* _Work order_
Print the data exactly, leaving nothing out.

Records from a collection
########

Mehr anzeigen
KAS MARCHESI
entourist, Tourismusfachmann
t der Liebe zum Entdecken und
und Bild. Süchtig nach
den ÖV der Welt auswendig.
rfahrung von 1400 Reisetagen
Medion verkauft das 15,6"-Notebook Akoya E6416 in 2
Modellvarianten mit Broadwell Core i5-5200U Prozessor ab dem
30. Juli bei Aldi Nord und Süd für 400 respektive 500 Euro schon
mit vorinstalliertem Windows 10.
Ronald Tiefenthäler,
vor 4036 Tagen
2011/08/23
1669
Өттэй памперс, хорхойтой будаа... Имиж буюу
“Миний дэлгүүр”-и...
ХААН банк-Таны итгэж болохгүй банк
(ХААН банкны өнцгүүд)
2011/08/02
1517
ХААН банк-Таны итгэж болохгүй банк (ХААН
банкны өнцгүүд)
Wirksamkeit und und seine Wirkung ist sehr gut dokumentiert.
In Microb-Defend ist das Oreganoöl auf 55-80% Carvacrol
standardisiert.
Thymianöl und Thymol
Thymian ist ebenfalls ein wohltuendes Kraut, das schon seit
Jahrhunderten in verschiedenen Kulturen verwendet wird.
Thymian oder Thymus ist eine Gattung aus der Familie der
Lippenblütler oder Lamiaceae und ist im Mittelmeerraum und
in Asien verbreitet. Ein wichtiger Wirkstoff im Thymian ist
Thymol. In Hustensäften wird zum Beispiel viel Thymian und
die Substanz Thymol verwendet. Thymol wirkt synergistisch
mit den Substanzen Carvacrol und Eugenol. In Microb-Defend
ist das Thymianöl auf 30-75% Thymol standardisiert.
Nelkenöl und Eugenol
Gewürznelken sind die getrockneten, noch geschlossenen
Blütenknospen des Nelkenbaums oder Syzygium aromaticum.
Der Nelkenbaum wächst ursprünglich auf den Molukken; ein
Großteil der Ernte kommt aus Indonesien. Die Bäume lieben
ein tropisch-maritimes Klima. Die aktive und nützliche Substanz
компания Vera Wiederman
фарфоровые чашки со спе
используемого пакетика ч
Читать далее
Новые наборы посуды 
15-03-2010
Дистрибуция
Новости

########

* _Output of the exercise_
Mehr anzeigen
KAS MARCHESI
entourist, Tourismusfachmann
t der Liebe zum Entdecken und
und Bild. Süchtig nach
den ÖV der Welt auswendig.
rfahrung von 1400 Reisetagen
Medion verkauft das 15,6"-Notebook Akoya E6416 in 2
Modellvarianten mit Broadwell Core i5-5200U Prozessor ab dem
30. Juli bei Aldi Nord und Süd für 400 respektive 500 Euro schon
mit vorinstalliertem Windows 10.
Ronald Tiefenthäler,
vor 4036 Tagen
2011/08/23
1669
Өттэй памперс, хорхойтой будаа... Имиж буюу
“Миний дэлгүүр”-и...
ХААН банк-Таны итгэж болохгүй банк
(ХААН банкны өнцгүүд)
2011/08/02
1517
ХААН банк-Таны итгэж болохгүй банк (ХААН
банкны өнцгүүд)
Wirksamkeit und und seine Wirkung ist sehr gut dokumentiert.
In Microb-Defend ist das Oreganoöl auf 55-80% Carvacrol
standardisiert.
Thymianöl und Thymol
Thymian ist ebenfalls ein wohltuendes Kraut, das schon seit
Jahrhunderten in verschiedenen Kulturen verwendet wird.
Thymian oder Thymus ist eine Gattung aus der Familie der
Lippenblütler oder Lamiaceae und ist im Mittelmeerraum und
in Asien verbreitet. Ein wichtiger Wirkstoff im Thymian ist
Thymol. In Hustensäften wird zum Beispiel viel Thymian und
die Substanz Thymol verwendet. Thymol wirkt synergistisch
mit den Substanzen Carvacrol und Eugenol. In Microb-Defend
ist das Thymianöl auf 30-75% Thymol standardisiert.
Nelkenöl und Eugenol
Gewürznelken sind die getrockneten, noch geschlossenen
Blütenknospen des Nelkenbaums oder Syzygium aromaticum.
Der Nelkenbaum wächst ursprünglich auf den Molukken; ein
Großteil der Ernte kommt aus Indonesien. Die Bäume lieben
ein tropisch-maritimes Klima. Die aktive und nützliche Substanz
компания Vera Wiederman
фарфоровые чашки со спе
используемого пакетика ч
Читать далее
Новые наборы посуды 
15-03-2010
Дистрибуция
Новости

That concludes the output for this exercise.